In order to get the best results, we have wrote an automated script that would do the feature selection. First of all, we plotted feature importance of the XGB model. Then, we have trained different models, each using different subsets of the data. These subsets start from all the features and at each iteration, we drop the least important feature, by setting an importance threshold, to train an another model. We have done this iteration until there is only the most important feature. We have also set an early stopping criteria for these models not to overfit the training data. The results is as the following.
- Threshold: 0.0005, #Features: 32, MSE: 76.51
- Threshold: 0.0005, #Features: 31, MSE: 76.51
- Threshold: 0.0008, #Features: 30, MSE: 75.00
- Threshold: 0.0013, #Features: 29, MSE: 76.55
- Threshold: 0.0014, #Features: 28, MSE: 76.53
- Threshold: 0.0031, #Features: 27, MSE: 75.66
- Threshold: 0.0033, #Features: 26, MSE: 76.29
- Threshold: 0.0036, #Features: 25, MSE: 70.29
- Threshold: 0.0052, #Features: 24, MSE: 70.29
- Threshold: 0.0063, #Features: 23, MSE: 71.08
- Threshold: 0.0092, #Features: 22, MSE: 71.03
- Threshold: 0.0095, #Features: 21, MSE: 67.95
- Threshold: 0.0120, #Features: 20, MSE: 78.77
- Threshold: 0.0122, #Features: 19, MSE: 77.99
- Threshold: 0.0127, #Features: 18, MSE: 79.43
- Threshold: 0.0142, #Features: 17, MSE: 53.43
- Threshold: 0.0167, #Features: 16, MSE: 55.52
- Threshold: 0.0169, #Features: 15, MSE: 55.42
- Threshold: 0.0176, #Features: 14, MSE: 59.99
- Threshold: 0.0212, #Features: 13, MSE: 51.05
- Threshold: 0.0229, #Features: 12, MSE: 53.11
- Threshold: 0.0233, #Features: 11, MSE: 40.98
- Threshold: 0.0263, #Features: 10, MSE: 45.22
- Threshold: 0.0293, #Features: 9, MSE: 47.64
- Threshold: 0.0300, #Features: 8, MSE: 60.68
- Threshold: 0.0416, #Features: 7, MSE: 94.21
- Threshold: 0.0499, #Features: 6, MSE: 125.44
- Threshold: 0.0734, #Features: 5, MSE: 130.31
- Threshold: 0.0746, #Features: 4, MSE: 132.54
- Threshold: 0.0870, #Features: 3, MSE: 204.48
- Threshold: 0.0917, #Features: 2, MSE: 128.31
- Threshold: 0.2821, #Features: 1, MSE: 112.37
- Best threshold: 0.023293254896998405
- Best MSE: 40.984
- Best R2 Score: 63.494%
As it can be seen in the results, the best MSE score is achieved by using the most important 11 features. Thus, our final model only includes these 11 features.
Finally, we tried the tune the model hyperparameters by using GridSearch. However, tuning the model caused MSE to increase; therefore, we decided not to tune the model. This may be because of the fact that the model overfits to the training dataset as our dataset is not large enough.
As a team, we regularly conducted meetings to determine the steps that we will take.

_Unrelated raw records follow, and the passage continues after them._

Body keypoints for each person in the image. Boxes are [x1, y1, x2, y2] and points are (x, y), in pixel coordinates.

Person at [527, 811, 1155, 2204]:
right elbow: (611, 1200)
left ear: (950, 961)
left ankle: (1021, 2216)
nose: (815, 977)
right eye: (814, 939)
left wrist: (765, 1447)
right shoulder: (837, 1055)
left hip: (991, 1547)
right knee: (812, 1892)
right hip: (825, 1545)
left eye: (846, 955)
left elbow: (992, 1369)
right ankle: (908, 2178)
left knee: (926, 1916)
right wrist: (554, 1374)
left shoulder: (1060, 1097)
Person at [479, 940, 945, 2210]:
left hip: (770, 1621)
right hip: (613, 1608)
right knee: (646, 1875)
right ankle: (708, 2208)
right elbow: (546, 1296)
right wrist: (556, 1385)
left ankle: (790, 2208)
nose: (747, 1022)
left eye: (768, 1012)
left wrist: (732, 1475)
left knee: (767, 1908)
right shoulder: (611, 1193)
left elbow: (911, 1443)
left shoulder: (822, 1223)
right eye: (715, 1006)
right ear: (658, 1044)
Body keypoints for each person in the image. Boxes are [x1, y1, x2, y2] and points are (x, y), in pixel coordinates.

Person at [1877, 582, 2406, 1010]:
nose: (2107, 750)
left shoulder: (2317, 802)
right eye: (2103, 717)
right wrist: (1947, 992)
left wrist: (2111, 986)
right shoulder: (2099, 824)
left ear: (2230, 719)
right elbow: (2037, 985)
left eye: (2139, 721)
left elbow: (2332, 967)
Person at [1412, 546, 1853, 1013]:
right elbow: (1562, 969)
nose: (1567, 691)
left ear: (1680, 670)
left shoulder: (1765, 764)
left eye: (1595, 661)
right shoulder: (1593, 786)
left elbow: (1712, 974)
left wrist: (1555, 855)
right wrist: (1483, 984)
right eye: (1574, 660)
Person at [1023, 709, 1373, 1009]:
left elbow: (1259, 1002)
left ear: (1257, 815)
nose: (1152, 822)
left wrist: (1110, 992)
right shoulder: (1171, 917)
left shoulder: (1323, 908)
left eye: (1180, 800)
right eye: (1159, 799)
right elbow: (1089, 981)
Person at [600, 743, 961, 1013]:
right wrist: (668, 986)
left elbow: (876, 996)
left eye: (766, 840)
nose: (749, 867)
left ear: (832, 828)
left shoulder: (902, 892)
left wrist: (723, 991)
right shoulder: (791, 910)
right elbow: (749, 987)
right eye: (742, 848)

Throughout this process, we committed to supporting each other as much as possible, ensuring that our progress was a collective effort. Although we distributed some tasks among the group; Creating the README file, updating the repository, adding features was collaborative effort. Despite the fact that everyone worked on almost every aspect of the project, below you can find specific work of our team members:
-
Baturalp Arslan Kabadayı, 29287: Creating the feature Number of Code Lines & Cells, Developing the model, Model Training and Evaluation, Data Visualization and Creating Plots.
-
Deniz Özdemir, 29194: Creating the feature Number of Apologize words, Sentimental Analysis, Data Visualization and Creating Heat Map to understand the data.
-
Alkım Özyüzer, 29263: Creating the feature Average Length of ChatgGPT responses per user, Understanding the Data and Data Preparations.
-
Nil Boyraz, 29251 : Creating the feature Zero Sum, Merging Features and Target Variable, Merging Scores with features.
-
Görkem Afşin, 29180: Creating the Number of Prompts per Question & Average Number of Prompts per Question feature, Prompt Complexity Analysis, Feature Selection.
-
Eren Özdil, 29409: Creating Message Length Variability feature, Engagement Score Analysis, Feature Analysis.